EdgeCT system designs cannot require any changes to the WAN or to the encryption boundaries. Deployed EdgeCT systems may ultimately have to recognize and support robust communication for a variety of user applications including real-time streaming video, real-time audio, file transfer and situational awareness, among others.
DARPA awards Raytheon BBN technologies $12.2M to optimize information flow in military networks
The Defense Advanced Research Projects Agency (DARPA) recently awarded Raytheon BBN Technologies $12.2 million under the Edge-Directed Cyber Technologies for Reliable Mission Communication (EdgeCT) program to research optimized information flow for military operations over wide area networks.
DARPA awarded a Raytheon BBN-led team a contract to develop an overlay network, interconnecting users through secure connections. Through these connections, software could continuously monitor events in the larger network and their effect on traffic flow, Raytheon officials said. The overlay network also could exchange information about network conditions and then dynamically configure the way the network handles application traffic to maximize performance.
MIT’s Distributed Enclave Defense Using Configurable Edges (DEDUCE)
Applied Communication Sciences (ACS) and its partners Apogee Research, MIT, University of Pennsylvania, and Texas A&M University propose to develop Distributed Enclave Defense Using Configurable Edges” (DEDUCE).

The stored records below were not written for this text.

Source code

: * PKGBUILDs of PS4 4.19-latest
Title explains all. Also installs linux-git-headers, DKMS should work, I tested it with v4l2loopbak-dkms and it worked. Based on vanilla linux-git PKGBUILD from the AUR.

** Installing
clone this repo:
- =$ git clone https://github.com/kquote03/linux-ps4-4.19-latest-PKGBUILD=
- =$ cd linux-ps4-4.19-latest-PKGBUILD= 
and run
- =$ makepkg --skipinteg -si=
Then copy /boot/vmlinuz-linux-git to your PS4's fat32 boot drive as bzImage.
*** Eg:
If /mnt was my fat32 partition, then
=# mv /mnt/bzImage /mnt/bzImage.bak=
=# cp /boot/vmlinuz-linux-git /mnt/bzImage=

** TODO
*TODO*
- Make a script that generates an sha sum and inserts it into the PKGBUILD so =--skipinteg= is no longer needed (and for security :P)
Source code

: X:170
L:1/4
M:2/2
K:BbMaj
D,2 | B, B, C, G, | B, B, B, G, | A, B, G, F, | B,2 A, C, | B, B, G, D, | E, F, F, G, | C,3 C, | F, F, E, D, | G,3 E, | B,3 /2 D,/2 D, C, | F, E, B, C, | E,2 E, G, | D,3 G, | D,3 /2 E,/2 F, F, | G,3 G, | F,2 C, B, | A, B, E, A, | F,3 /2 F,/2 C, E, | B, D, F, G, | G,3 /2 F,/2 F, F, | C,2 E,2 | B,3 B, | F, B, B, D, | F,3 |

DEDUCE is a bold new architectural approach to edge-directed network adaptation that incorporates novel approaches to sensing, actuation, and control, creating a robust and scalable system that exceeds EdgeCT goals and evolves in response to changes in the network.

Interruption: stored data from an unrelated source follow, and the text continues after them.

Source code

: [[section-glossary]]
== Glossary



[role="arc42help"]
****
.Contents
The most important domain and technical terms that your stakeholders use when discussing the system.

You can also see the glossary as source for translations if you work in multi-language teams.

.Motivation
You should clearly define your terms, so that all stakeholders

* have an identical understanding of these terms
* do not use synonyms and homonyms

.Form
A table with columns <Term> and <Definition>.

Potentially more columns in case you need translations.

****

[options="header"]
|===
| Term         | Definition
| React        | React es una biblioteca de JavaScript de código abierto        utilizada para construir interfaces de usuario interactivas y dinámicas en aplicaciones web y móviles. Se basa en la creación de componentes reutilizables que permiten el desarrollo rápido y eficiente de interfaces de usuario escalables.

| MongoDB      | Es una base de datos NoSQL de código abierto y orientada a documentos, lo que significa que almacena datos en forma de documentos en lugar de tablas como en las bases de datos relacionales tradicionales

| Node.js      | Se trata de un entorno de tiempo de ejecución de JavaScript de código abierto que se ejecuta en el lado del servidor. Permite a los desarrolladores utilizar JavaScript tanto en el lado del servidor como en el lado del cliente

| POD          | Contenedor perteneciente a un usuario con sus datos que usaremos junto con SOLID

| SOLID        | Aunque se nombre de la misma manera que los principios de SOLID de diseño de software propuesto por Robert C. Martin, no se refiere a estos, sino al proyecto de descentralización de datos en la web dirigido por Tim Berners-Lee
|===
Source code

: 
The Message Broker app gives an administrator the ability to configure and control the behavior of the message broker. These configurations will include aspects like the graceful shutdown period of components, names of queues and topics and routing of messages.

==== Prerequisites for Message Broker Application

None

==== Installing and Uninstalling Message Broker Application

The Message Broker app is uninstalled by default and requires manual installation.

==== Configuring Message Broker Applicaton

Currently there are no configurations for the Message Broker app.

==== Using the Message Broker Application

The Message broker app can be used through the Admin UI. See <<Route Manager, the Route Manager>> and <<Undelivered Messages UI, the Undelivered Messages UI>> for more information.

Dr. Nick Duffield, a professor in the Department of Electrical and Computer Engineering at Texas A&M University, is part of the group. Duffield’s involvement in the project stems from his research in Network Tomography, in which end–to-end performance measurements between network edges can be correlated to identify common origins of performance degradation. In DEDUCE, this information will be used to inform strategies for alternate routing on an overlay network between enclaves.
DEDUCE’s Real-Time Network Analytics (RTNA) process observations from user application packets traveling to and from edge enclaves to infer WAN characteristics needed for high-quality decision making, such as differentiating between congestion and non-congestion packet loss.
DEDUCE’s Holistic Decision Systems (HDS) balance the often-opposing goals of Cumulative Network Utility (CNU) maximization and individual task utility.
Simultaneously, DEDUCE employs tight-loop runtime control and observation to react and adapt flow treatments quickly in response to network events.
DEDUCE’s dynamically-configurable protocol stacks employ several actuators designed to mitigate the effects of network events while simultaneously scaling to support large-scale DoD networks.